The importance of critique of judges
Again raising an unmistakable sense of déjà vu with events in Sri Lanka surrounding the impeachments of ex-Chief Justice Silva under the Kumaratunga Presidency which were foiled by political action, the call for impeachment of Indian Chief Justice Misra has been circumvented by the Modi Government on the basis that this as a “revenge petition” resulting in a favourable ruling to the Government, handed down by the Supreme Court in another case.

These developments are interesting in the midst of renewed debates on the nature of Sri Lanka’s judiciary and the legal profession. Undoubtedly it must be recognized by judges and lawyers that public criticism of the judiciary is part of the fundamental right of expression, excepting of course vicious personal attacks on judicial officers that are carried in some online media. Employing the law of contempt to stifle criticism can only be a short-term measure inclined to aggravate public resentment in general.

And for those who are inclined to think otherwise, I can only point to the sterling warning issued by Lord Denning (R. Vs. Commr. of Police, 1968, 2 QB 150) where, observing that the judiciary will never use contempt to ‘uphold our own dignity’, he pointed out that this ‘must rest on surer foundations.’ As he rightly said, that power will not be used to ‘suppress those who speak against us’, adding ‘we do not fear criticism, nor do we resent it.’

Restoration of ‘judicial integrity’ is paramount
In Sri Lanka, judges struggled from the seventies thereafter, to protect their integrity in the face of devastating attacks from politicians intent on shaping the new Republic to their expedient will and saw the independence of the judiciary as an acute danger to their authority. Even so, those perils paled into insignificance compared to the devilish internal subversion of the judicial institution with political controversy swirling around the Office of the Chief Justice during the Kumaratunga Presidency.
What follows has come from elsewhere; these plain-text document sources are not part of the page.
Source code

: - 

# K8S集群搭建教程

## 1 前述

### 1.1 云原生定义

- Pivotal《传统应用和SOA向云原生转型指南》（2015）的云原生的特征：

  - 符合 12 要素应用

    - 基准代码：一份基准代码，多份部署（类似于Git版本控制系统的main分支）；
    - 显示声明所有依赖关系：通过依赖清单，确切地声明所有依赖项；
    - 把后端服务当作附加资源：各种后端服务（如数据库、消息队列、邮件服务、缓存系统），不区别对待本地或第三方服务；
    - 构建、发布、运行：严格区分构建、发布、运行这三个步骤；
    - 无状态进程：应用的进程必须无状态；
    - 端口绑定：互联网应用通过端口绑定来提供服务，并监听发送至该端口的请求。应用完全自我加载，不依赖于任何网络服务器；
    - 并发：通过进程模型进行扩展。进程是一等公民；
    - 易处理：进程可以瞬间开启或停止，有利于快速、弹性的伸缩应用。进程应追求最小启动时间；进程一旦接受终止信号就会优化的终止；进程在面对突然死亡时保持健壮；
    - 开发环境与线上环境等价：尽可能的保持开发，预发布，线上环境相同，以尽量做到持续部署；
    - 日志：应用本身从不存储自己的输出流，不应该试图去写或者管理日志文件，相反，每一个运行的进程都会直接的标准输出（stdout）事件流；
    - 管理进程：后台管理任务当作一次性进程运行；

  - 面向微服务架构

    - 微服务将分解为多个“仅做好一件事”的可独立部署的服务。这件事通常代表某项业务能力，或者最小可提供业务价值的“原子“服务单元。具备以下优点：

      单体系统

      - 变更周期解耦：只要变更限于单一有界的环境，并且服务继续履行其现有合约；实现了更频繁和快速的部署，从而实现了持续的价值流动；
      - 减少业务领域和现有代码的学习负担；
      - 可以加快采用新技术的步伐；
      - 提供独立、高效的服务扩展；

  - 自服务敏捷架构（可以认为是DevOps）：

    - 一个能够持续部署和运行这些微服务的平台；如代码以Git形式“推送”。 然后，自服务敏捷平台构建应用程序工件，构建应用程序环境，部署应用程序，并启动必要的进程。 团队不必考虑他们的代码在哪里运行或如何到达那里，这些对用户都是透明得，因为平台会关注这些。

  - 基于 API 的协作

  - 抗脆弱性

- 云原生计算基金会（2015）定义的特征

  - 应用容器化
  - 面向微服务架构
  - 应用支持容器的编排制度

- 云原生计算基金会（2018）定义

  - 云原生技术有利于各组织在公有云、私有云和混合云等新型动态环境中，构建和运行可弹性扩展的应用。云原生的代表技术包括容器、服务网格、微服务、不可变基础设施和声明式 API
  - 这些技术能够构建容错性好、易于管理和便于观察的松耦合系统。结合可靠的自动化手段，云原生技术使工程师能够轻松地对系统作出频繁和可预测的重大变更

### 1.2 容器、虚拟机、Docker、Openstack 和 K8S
From that point, it was a steep slide downwards, notwithstanding the convenient illusion fostered by lawyers’ groups and the then leadership of the Bar allied to the Sirisena-Wickremesinghe alliance in 2015, that ‘the independence of the judiciary’ was restored by a change in political regime. The profound paradox of this argument rested in the fact that actions greatly offending the Rule of Law such as the removal of a sitting Chief Justice through a Presidential letter on the basis of an executive decision that the appointment was not legally valid, was offered as validation thereof. The falsity in this approach is well seen three years later. The only factor that has been removed from the political equation (an important one, it must be conceded) is that the President no longer summons the Chief Justice to his residence to order the outcome of a particular case and some piffling local politician does not call a District Judge to rule in a particular way. But that by itself is insufficient to argue that the integrity of Sri Lanka’s judicial institution has been restored.

That distinction must be made very clear.